Generating non-native alternative states (single-state design)

Given a starting functional backbone (state 1), we first generate alternative conformations (state 2) using loop-helix-loop unit combinatorial sampling. Detailed documentation on this Python-based method can be found at: https://github.com/Kortemme-Lab/loop_helix_loop_reshaping. Job scripts, analysis scripts, and inputs specific for this study can be found in state_2_generation/loop_helix_loop_reshaping.

To evaluate the designability of each backbone, we then perform single-state design on each generated backbone. Scripts for (1) mutating residue positions in the alternative state essential for forming the functional motif (Ca<sup>2+</sup> binding site), creating a design information file specifying designable/repackable residues, and running Rosetta LayerDesign can be found in state_2_generation/single_state_design. The lowest energy design is then evaluated using Rosetta ab initio structure prediction. Scripts for fragment generation and biased forward folding can be found in state_2_generation/rosetta_abinitio.

Deep-learning guided multi-state design

A high-sequence identity design predicted to fold into the state 2 backbone was identified by evaluating in silico mutations increasing sequence identity to state 1 with ColabFold. A helper script for generating fasta files (as input for ColabFold) can be found in multi_state_design/ColabFold. Designable residues sampled during multi-state design were restricted to only positions with differing amino acids between states and their neighbors. The job submission script used in this study is included in multi_state_design/ProteinMPNN_scripts. The resulting designs were evaluated by ColabFold. Scripts for evaluation can be found in multi_state_design/ColabFold.
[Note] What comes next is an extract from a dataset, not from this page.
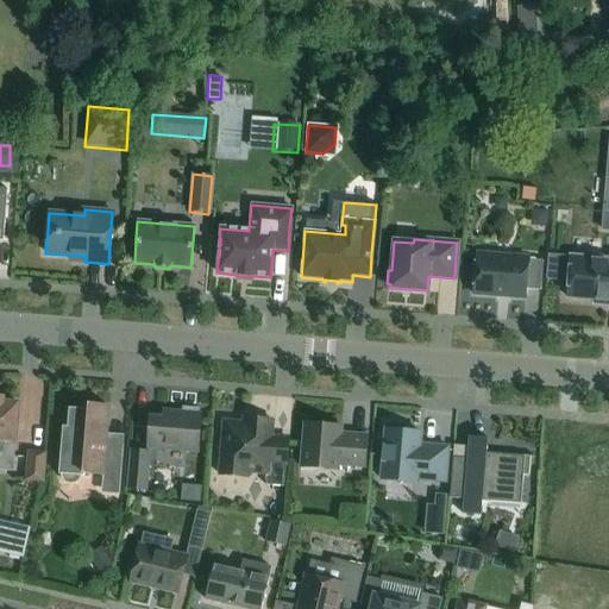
[(540,290),(542,267),(542,261),(528,259),(528,258),(476,253),(472,294),(496,296),(496,297),(509,297),(525,299),(526,289),(540,290)]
Analysis of dynamic designs

Dynamic designs were characterized using nuclear magnetic resonance (NMR) and molecular dynamics simulations. Scripts for analyzing NOESY-derived distance restraints and approximating the change in local chemical environment at each residue position can be found in data_analysis/NMR. Detailed documentation on mutual information analysis can be found at https://github.com/stefdoerr/mutinf and https://simtk.org/projects/mutinf.

Note: The PDB files available in our Dryad repository have been renumbered to be consistent with our experimentally solved structures deposited in the PDB (i.e. indexed starting from 1 including the 4 residue N-terminal thrombin cleavage site scar - if the scar is not modeled explicitly, then the numbering begins from 5). However, the single-state and multi-state design scripts using Rosetta/ProteinMPNN use a numbering system where the first residue of the PDB file is indexed as position one (regardless of what residue number is assigned in the PDB file itself), as is standard for Rosetta/ProteinMPNN software.